Abbruch des Börsenhandels verhindert weiteren Kursrutsch China zieht die Notbremse

Shanghai · Es wirkt fast so, als hätte die chinesische Führung mit diesem Börsenabsturz vorab gerechnet. Pünktlich zur Einführung des neuen Schutzmechanismus, der allzu heftige Schwankungen an den chinesischen Aktienmärkten vermeiden soll, musste er am Montag auch schon angewendet werden.

 Rote Balken: Ein Mann beobachtet den Kursreinbruch.

Rote Balken: Ein Mann beobachtet den Kursreinbruch.

Foto: DPA

Dieser Mechanismus sieht vor, dass bei Schwankungen der Kurse um mehr als fünf Prozent der Handel für 15 Minuten ausgesetzt wird. Fallen sie um mehr als sieben Prozent, wird der Aktienhandel für den Rest des Tages komplett ausgesetzt. Am Morgen brach der Shanghai Composite Index zunächst um mehr als fünf Prozent ein. Daraufhin wurde der Handel für eine Viertelstunde unterbrochen. Als die Kurse nach der Wiederaufnahme weiter nachgaben und der Leitindex auf den niedrigsten Stand seit drei Monaten fiel, verfügte die Börsenaufsicht den kompletten Handelsstopp. Der Shanghai Composite Index befindet sich nun auf dem niedrigsten Stand seit Dezember 2014.

Turbulent geht es an den chinesischen Aktienmärkten schon seit mehr als einem halben Jahr zu. Im Juli und August 2015 waren die Börsen im Reich der Mitte nach einem fast einjährigen Aktienboom um über 150 Prozent gleich mehrfach dramatisch abgestürzt. Mit heftigen Kursverlusten von allein über 20 Prozent an vier Tagen Anfang August befanden sich viele Titel zeitweise im freien Fall.

Erst als die Zentralregierung mit Zwangsmaßnahmen intervenierte, erholten sich die Märkte wieder. Das jedoch zum Preis, einige zentrale Marktmechanismen außer Kraft gesetzt zu haben. So nahm die chinesische Führung die Wertpapiere von fast 1 300 Unternehmen vom Markt. Fast die Hälfte des normalerweise üblichen Handels in Shanghai und Shenzhen fand damit gar nicht mehr statt. Zudem verfügte sie, dass Aktienbesitzer, die mehr als fünf Prozent an einem Unternehmen halten, ihre Anteile bis Ende des Jahres nicht verkaufen dürfen. Diese Frist endet an diesem Freitag. Viele Anleger befürchten, dass die Aktienbesitzer, die noch auf diesen Aktien sitzen, am Freitag ihre Papiere in Massen verscherbeln werden. Hinzu kommen Sorgen, dass es mit der chinesischen Wirtschaft noch sehr viel schlechter läuft als bislang ohnehin befürchtet. Schon seit Wochen steht die Landeswährung, der Yuan, unter Druck. Am Montag markierte er mit 6,54 Yuan zum US-Dollar den tiefsten Stand seit fast fünf Jahren.

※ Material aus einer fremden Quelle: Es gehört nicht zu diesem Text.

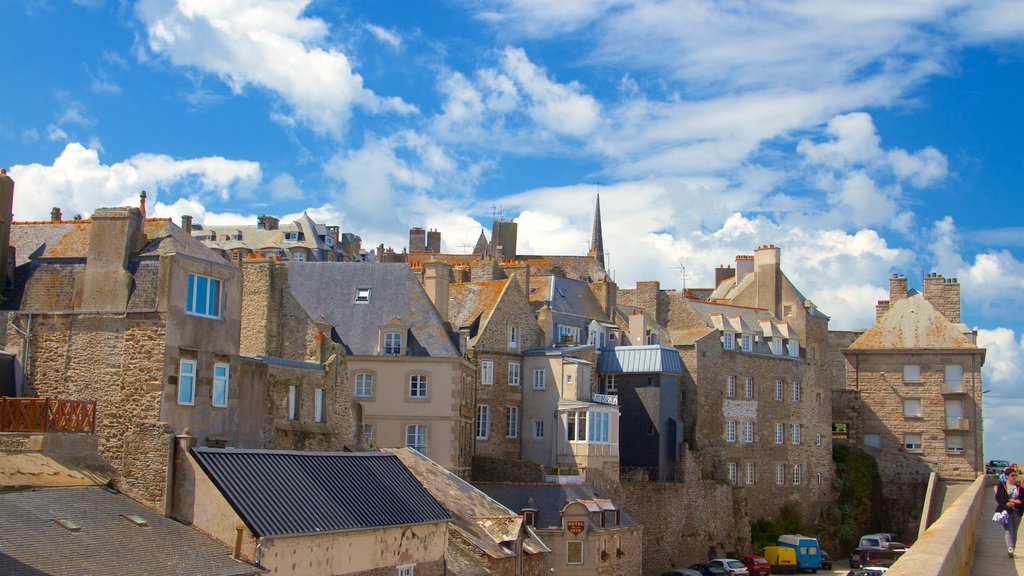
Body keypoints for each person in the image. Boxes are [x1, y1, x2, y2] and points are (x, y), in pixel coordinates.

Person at [996, 466, 1023, 557]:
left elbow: (1021, 500)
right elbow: (999, 498)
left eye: (1015, 475)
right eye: (1012, 475)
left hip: (1017, 512)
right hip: (1006, 511)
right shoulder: (1002, 486)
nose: (1014, 477)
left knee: (1014, 531)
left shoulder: (1019, 488)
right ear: (1007, 476)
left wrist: (1013, 502)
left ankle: (1012, 550)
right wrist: (1011, 502)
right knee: (1008, 530)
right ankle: (1010, 547)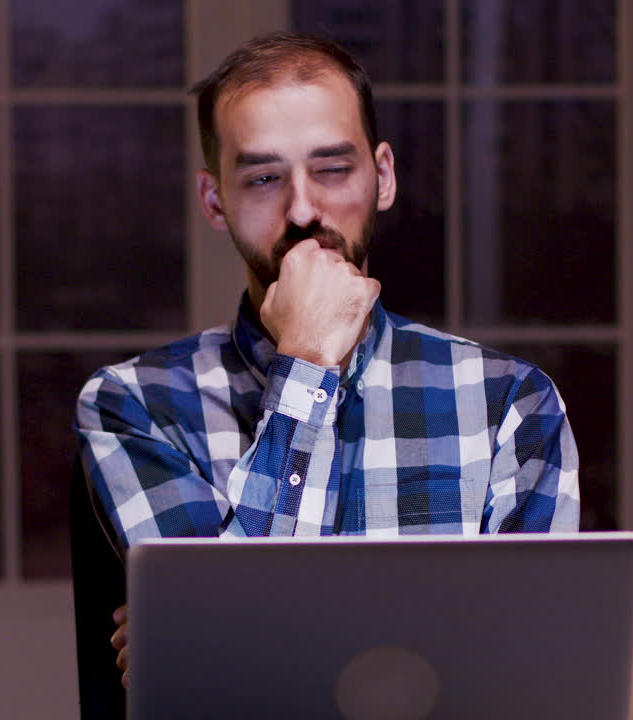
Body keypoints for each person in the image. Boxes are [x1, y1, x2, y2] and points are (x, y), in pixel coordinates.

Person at [74, 31, 579, 691]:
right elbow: (205, 681)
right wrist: (307, 364)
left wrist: (198, 627)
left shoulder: (511, 403)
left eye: (333, 168)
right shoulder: (133, 404)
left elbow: (530, 678)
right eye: (262, 177)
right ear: (214, 200)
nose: (304, 208)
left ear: (384, 176)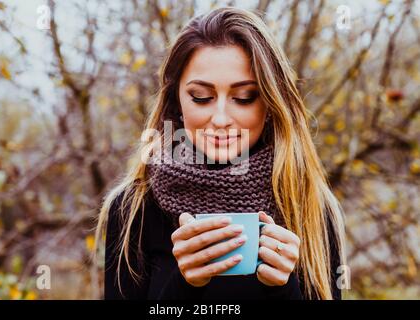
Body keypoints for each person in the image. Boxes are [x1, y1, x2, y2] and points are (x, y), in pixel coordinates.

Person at [96, 7, 346, 300]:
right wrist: (185, 286)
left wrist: (284, 290)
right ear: (176, 99)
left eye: (244, 98)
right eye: (201, 97)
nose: (221, 118)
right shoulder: (132, 208)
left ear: (269, 104)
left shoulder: (311, 204)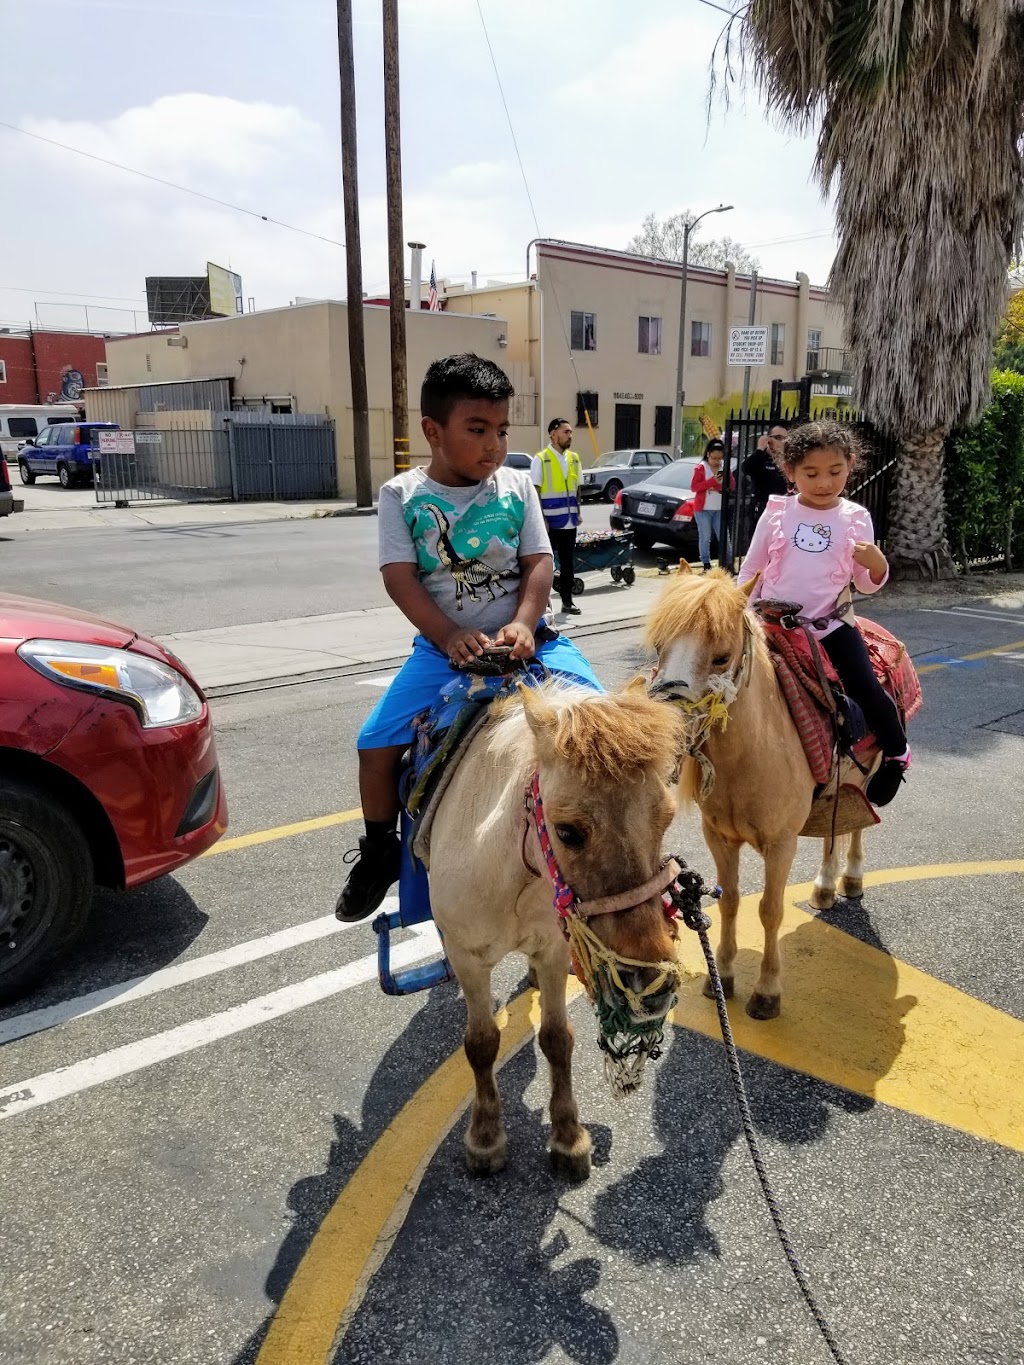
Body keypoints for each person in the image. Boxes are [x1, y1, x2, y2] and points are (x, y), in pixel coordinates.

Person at [335, 354, 601, 922]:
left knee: (608, 728)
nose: (494, 445)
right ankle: (379, 850)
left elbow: (538, 562)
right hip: (445, 651)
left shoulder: (516, 486)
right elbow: (400, 577)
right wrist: (449, 634)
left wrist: (525, 623)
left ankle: (616, 850)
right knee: (374, 745)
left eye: (502, 431)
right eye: (477, 430)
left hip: (535, 641)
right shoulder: (401, 496)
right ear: (434, 431)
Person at [737, 419, 910, 807]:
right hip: (772, 626)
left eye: (835, 472)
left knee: (864, 686)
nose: (823, 482)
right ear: (790, 472)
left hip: (830, 625)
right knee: (726, 684)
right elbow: (751, 570)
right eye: (810, 473)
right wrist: (737, 613)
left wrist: (878, 564)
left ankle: (898, 753)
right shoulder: (778, 512)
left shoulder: (855, 517)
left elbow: (865, 584)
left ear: (850, 464)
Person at [531, 418, 583, 615]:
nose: (570, 435)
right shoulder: (541, 459)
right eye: (566, 432)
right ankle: (543, 605)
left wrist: (579, 512)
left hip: (569, 521)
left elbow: (577, 489)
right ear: (553, 434)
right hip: (550, 523)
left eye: (571, 432)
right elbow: (535, 490)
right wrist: (541, 519)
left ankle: (567, 602)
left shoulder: (574, 459)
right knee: (545, 566)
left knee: (569, 563)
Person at [690, 438, 734, 571]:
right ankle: (706, 563)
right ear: (708, 455)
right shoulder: (701, 468)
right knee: (705, 536)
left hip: (719, 508)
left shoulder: (723, 467)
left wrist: (723, 480)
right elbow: (694, 487)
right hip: (703, 509)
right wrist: (712, 482)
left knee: (724, 536)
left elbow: (731, 485)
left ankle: (728, 562)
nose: (716, 461)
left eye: (719, 458)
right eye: (714, 458)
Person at [743, 421, 790, 528]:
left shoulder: (788, 460)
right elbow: (747, 468)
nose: (782, 442)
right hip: (763, 506)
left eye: (785, 438)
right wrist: (760, 448)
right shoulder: (761, 457)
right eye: (778, 437)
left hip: (783, 507)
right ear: (768, 439)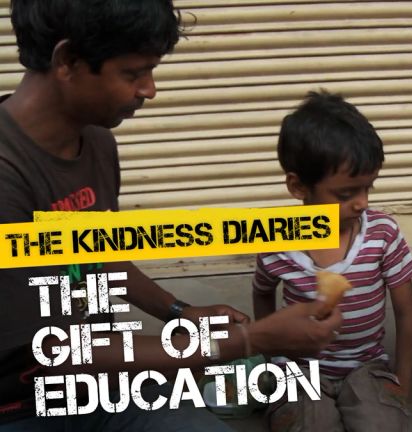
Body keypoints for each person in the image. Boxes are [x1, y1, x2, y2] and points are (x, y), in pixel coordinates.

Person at [0, 1, 342, 430]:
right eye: (133, 73)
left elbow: (94, 256)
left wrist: (178, 312)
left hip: (105, 381)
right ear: (67, 60)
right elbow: (57, 354)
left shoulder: (96, 142)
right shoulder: (7, 175)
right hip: (22, 404)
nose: (150, 90)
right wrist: (250, 339)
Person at [252, 90, 412, 432]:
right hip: (299, 369)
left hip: (367, 366)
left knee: (385, 425)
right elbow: (262, 292)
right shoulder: (275, 241)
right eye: (346, 194)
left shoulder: (382, 234)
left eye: (368, 188)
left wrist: (402, 381)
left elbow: (407, 312)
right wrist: (274, 353)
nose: (362, 203)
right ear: (298, 187)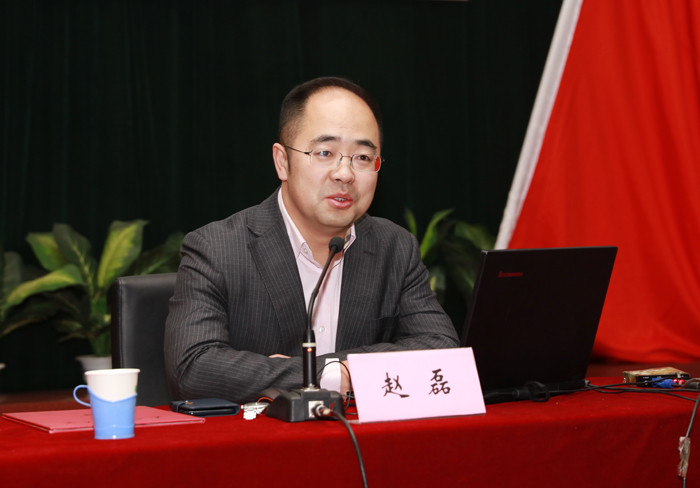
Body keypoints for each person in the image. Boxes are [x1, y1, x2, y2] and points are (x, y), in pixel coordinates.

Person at [164, 76, 459, 404]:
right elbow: (193, 368)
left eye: (362, 157)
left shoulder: (395, 247)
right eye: (325, 152)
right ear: (282, 162)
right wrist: (336, 374)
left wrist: (327, 370)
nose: (344, 174)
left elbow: (442, 351)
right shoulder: (217, 249)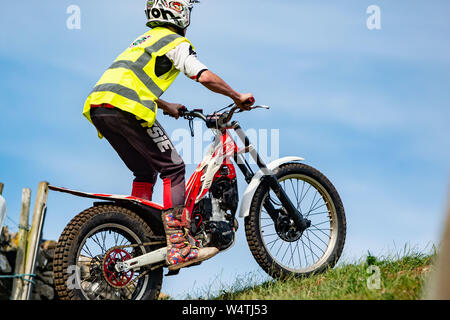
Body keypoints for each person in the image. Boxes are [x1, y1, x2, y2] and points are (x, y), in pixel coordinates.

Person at [82, 0, 255, 270]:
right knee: (173, 168)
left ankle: (137, 231)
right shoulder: (173, 41)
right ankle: (179, 246)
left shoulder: (143, 40)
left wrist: (166, 105)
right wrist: (237, 95)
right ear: (180, 12)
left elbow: (132, 81)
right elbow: (203, 76)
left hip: (100, 107)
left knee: (144, 172)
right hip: (128, 109)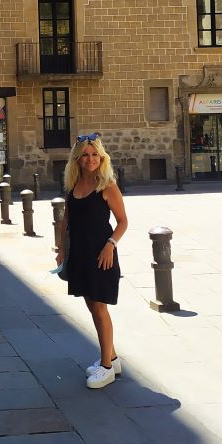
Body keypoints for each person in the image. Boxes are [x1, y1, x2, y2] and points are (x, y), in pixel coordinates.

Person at [54, 133, 128, 389]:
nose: (90, 159)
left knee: (99, 309)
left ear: (102, 157)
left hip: (101, 255)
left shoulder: (107, 185)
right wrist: (62, 249)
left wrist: (111, 245)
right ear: (77, 158)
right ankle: (113, 358)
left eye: (95, 154)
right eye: (85, 154)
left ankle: (106, 368)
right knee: (92, 307)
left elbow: (123, 222)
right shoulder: (72, 186)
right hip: (80, 255)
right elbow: (67, 221)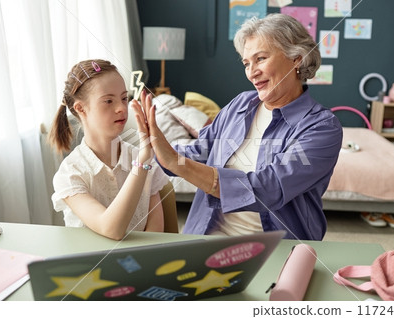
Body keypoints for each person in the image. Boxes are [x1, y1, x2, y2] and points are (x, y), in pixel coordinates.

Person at [135, 14, 343, 240]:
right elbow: (201, 150)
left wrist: (177, 163)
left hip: (278, 248)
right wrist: (153, 148)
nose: (251, 72)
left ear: (297, 59)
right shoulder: (241, 104)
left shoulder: (321, 127)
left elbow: (268, 189)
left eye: (261, 58)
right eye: (246, 63)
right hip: (208, 236)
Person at [48, 59, 169, 240]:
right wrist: (142, 162)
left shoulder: (139, 157)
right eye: (108, 101)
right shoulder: (70, 174)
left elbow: (155, 234)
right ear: (81, 108)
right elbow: (111, 229)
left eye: (123, 98)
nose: (121, 108)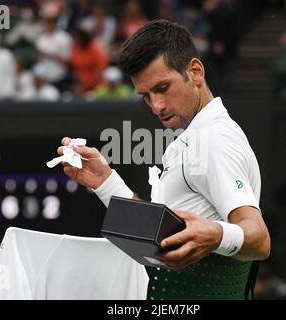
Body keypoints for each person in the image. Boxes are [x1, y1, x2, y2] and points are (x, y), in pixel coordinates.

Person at [57, 19, 270, 300]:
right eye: (146, 96)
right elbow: (155, 237)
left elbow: (259, 238)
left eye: (162, 87)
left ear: (195, 72)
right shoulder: (193, 137)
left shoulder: (213, 140)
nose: (156, 106)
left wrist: (216, 235)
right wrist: (105, 182)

Eine Umfrage unter Einkaufsmanagern in der Industrie hat zudem ergeben, dass die Industrieaktivitäten im Dezember ein weiteres Mal deutlich zurückgegangen sind. Der Einkaufsmanagerindex (EMI) des Wirtschaftsmagazins Caixin fiel von 48,6 auf 48,2 Punkte. Der Wert liegt damit den zehnten Monat in Folge unter der Grenze von 50 - was auf einen Rückgang der industriellen Fertigung hindeutet. Für diesen Index werden vor allem die Chefs und Geschäftsführer von kleinen und mittelgroßen Privatunternehmen befragt. Ihre Antworten geben sehr viel mehr die wirkliche Stimmung der chinesischen Wirtschaft wieder als die großen Unternehmen, die zumeist in staatlicher Hand sind und nicht immer wahrheitsgetreu antworten.

China weise mit offiziell 6,9 Prozent im dritten Quartal zwar auch weiterhin ein robustes Wachstum aus, urteilt Bankenanalyst Christian Heger von der HSBC. Dass die Stimmungsindikatoren in der Industrie "aber hartnäckig unter der kritischen Marke von 50" verharren, deute auf ein "lahmes Wachstum in China" hin, dass zunehmend auf die übrigen asiatischen Volkswirtschaften ausstrahle und die gesamte Weltkonjunktur belaste. "Mit deutlich unter vier Prozent haben die Emerging Markets die geringste Wachstumsrate seit 2009", sagt HSBC-Experte Heger.